Contributors

Saturday, May 20, 2017

Laughably Wrong

Nikto has been doing a great job covering all the Trump stuff this week so I thought I would focus on something else: education. Being that this is my area of expertise, I had a pretty strong reaction to this recent story in the Minneapolis Star Tribune regarding the loosening of regulation in obtaining a teacher's license. Here's the part that cracked me up the most.

"If this bill passes, there will be a teacher shortage," Cwodzinski said. He predicted that community experts would be unprepared for the multifaceted demands of the job: "When ... they find out that we have papers to grade 'til midnight and curriculum meetings that go 'til five on Fridays and classroom management issues, and safety and discipline ... and Lord help them when they're told you can't go potty until the bell rings," he said.
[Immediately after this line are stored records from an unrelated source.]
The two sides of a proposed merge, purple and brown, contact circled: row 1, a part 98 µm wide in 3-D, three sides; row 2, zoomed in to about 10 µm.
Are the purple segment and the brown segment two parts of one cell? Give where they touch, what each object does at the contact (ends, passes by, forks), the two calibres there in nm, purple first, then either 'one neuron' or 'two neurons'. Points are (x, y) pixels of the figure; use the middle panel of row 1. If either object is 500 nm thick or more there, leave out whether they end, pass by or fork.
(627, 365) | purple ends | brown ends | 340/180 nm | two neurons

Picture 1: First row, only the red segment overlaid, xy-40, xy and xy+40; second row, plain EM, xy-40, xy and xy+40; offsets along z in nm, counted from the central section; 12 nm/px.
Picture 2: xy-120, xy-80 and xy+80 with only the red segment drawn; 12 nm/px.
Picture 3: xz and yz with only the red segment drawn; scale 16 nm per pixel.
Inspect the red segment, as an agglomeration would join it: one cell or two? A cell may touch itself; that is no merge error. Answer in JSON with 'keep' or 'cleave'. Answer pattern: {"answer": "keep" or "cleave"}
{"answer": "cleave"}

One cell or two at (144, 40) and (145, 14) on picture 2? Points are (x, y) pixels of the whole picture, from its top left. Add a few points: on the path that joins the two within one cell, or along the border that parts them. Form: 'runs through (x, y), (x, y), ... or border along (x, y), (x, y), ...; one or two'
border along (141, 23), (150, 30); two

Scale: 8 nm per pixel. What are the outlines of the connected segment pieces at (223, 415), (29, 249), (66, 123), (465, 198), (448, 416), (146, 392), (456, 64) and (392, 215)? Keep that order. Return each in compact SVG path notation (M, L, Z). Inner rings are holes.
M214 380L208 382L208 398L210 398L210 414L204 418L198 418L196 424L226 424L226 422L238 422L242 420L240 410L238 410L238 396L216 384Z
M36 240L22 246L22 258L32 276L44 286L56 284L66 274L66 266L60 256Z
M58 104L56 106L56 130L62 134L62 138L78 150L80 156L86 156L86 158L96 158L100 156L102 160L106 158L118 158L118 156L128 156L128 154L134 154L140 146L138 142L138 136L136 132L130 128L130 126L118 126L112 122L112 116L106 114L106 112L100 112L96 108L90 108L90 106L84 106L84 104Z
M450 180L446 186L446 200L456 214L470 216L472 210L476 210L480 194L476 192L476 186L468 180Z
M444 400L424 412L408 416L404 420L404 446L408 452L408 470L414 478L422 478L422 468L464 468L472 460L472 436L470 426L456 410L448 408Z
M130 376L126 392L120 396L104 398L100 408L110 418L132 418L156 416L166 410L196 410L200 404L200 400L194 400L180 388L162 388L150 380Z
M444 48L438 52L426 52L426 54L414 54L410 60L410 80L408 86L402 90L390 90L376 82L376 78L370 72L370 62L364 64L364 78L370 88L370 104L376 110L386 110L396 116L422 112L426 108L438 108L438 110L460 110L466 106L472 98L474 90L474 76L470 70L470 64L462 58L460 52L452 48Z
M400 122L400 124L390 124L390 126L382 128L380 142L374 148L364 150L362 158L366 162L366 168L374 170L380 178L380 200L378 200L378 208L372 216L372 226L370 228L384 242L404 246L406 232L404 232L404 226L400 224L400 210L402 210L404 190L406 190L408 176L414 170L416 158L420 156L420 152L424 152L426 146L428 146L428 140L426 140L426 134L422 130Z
Let's take this crap one piece at a time. Only English teachers grade papers until midnight. If any other teacher is doing so, it's because they assigned them. Most instructors give multiple choice assessments or assign other forms of work. Curriculum meetings are never on Fridays and invariably are professional days off or are on staff development days. If an instructor has classroom management issues, they should adjust how they deal with the issue. There are a myriad of methods (ENVOY, PBIS) that are effective with any sort of student. This would include discipline. I'm not sure what he means by "safety" but there are only a few drills a year, usually done in the fall and spring, that don't take up much time. Finally, teachers go to the bathroom all the time during class. Tenured teachers leave their rooms unattended all the time. I'm not a big fan of it but if you have to go, you go. Further, you can always get a paraprofessional to come to your home if it's an emergency. So, all of his protestations are nonsense and he is laughably wrong.

As to the larger issue of easing the path to being a teacher, I think it's going to have to happen. We have a teacher shortage in this state, in particular with math, science, and special ed. Who will fill these roles once even more baby boomers retire? Besides, administrators aren't going to hire someone who is underqualified. There doesn't need to be a state law saying who is or isn't qualified. A principal will simply not hire someone who doesn't have the degree they desire.

I had to jump through a lot of unnecessary hoops to get my license. People are turned off by this and that's why there is a teacher shortage. The real issue is tenure. It needs to change. Yesterday. Seniority should be taken into account but only in terms of not allowing districts to cut people simply because they make too much money. Unions need to get tougher on teachers who are just phoning it in and teachers evaluations should be done by outside, private entities.

Administrators should be given greater leeway to hire and fire based on performance. If that happens, the quality of both teaching and candidates coming into teaching will improve.


1 comment:

Nikto said...

Arizona is having even worse problems finding teachers than Minnesota, and they've already loosened standards for becoming a teacher. The governor there just signed a bill that lets basically any bozo become a teacher.

The problem there has been getting worse for years, as indicated by the above article from two years ago.

Many states have made being a teacher a really unpleasant job. You're always under fire for teaching real science and real history, instead of parroting the talking points of conservative politicians and religious activists.

Teachers are constantly saddled by stupid testing requirements. Teachers are blamed by parents for the bad performance of kids who've never been disciplined in their lives. Teachers get stuck teaching a curriculum that some government bureaucrat or school board member with a hidden agenda thought up. Teachers have to use text books that were forced on the rest of the country by religious whack jobs in Texas.

Finally, teachers get paid a hell of lot less than other professionals who have lesser levels of college education: a professional programmer with a four-year degree makes an average of more than $80,000 a year, $30,000 more than the average teacher with a master's degree and annual continuing education requirements.

Relatively low pay compared to other professions means that lowered standards won't attract high-quality teachers: it'll just attract people who are currently stuck in even lower-paying jobs. Art history majors stuck working at Starbucks will be able to get jobs teaching social studies and biology, but they'll only be one chapter ahead of the students they're teaching.

And just because someone is a professional programmer or carpenter doesn't mean that they're competent to teach kids how to code or how to teach wood shop. An important part of teaching is understanding why kids don't understand something, and motivating them to study. That requires empathy, patience, a certain type of personality, training and professional development.

Minnesota might have too many hoops for new teachers to jump through; from the outside it's impossible for me to say. But teaching is a profession where there should be a lot of hoops to jump through. You don't want pedophiles in the classroom, or people who don't have the temperament to put up with the crap that kids constantly give teachers.

Every week there's another story in the news about some teacher banging a student, or some idiot having the cops arrest a kid who's burping in class: a bad teacher is now wasting the Supreme Court's time.

Something needs to be done about the teacher shortage, but lowering professional standards won't give the desired results.

Sadly, the problem is almost certainly not going to be solved because the real problem is money. As Mark mentioned, baby boomer retirees are a big factor in the teacher shortage.

Education is one of the biggest line items in the state budget. Lots of people other than teachers are retiring, and they don't think their taxes should go up to pay for other people's kids' education.

So legislators will be hard pressed to justify increased teacher salaries.